Hunting Habitable Exo-Planets

Author
#1 - 2017-04-28 16:44:03 UTC
When looking for habitable planets a telescope would first look for transits across the sun to determine if a planet was present.

When viewing a sun I would look for light wavelengths emanated by the exo-sun that produces light wavelengths near the same as our Sun that is then absorbed by the following flowers:

Bees Love

1. Dandelion
2. Fennel
3. Lavender
4. Nasturtium
5. Ox-eye Daisy .
6. Rosemary
7. Snapdragon
8. Sunflower
9. Teasel
10. Yarrow

The reason being is that if an exo-sun produces the same type of light in near similar wavelengths that are then absorbed by the flowers SIMILAR to the above that bees love and pollinate then if a planet is located within the habitable zone of the Yellow Dwarf then chances are it would have an environment consistent with the environment of Earth.
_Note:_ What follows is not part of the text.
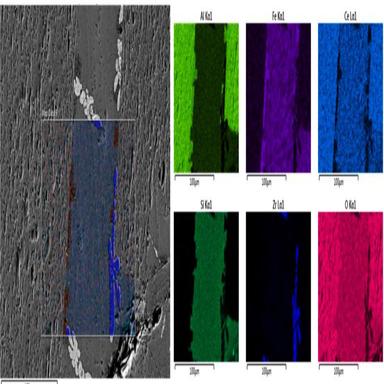
Different features and arrangement of constitutional compounds.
Honey bees would be able to pollinate flowers found on the exo-planet that are similar to flowers on Earth as well as the exo-planet fitting into a guideline of natural pollination from honey bees that might similar to Earth Honey Bees.

Other insects and the light wavelengths they see in that pollinate flowers would be:

1. Ants
2. Hoverflies
3. Lepidopterans
4. Butterflies
5. Moths.
6. Flower Beetles

The remaining caste of insect pollinators would fill out the remaining 20% of a planets pollination factory and might see colors that the honey bees are unable to see.

Being able to detect if a sun is producing light wavelengths to produce modern flowering plants that honey bees would pollinate would produce a solar system that is more modern to the Sol System compared to a sun that produces light wavelengths that would suggest the system is much younger and that flowering plants might not be present but rather instead fungi and spore type plants that would suggest a less environmentally evolved planet than Earth could be present.
ChaosTheory.
#2 - 2017-04-29 00:11:57 UTC
DrysonBennington wrote:


Bees Love

1. Dandelion
2. Fennel
3. Lavender
4. Nasturtium
5. Ox-eye Daisy .
6. Rosemary
7. Snapdragon
8. Sunflower
9. Teasel
10. Yarrow

The reason being is that if an exo-sun produces the same type of light in near similar wavelengths ...


Sounds reasonable if you approach the idea from an adjacent anthill. While there is a correlation between spectral classification and habitable zone distances, you cannot extrapolate biome composition from congruent insolation. We may have the luxury of Sol-compatible plants but on another world, that same sunlight could be searing apart subsurface methane into an atmoshpere that over eons becomes inarguably bee-killing. Rather than flowers and pollenating insects, we would need to transplant anything environmentally recognizable using suits like Starlord or Spock in the active caldera of recent media.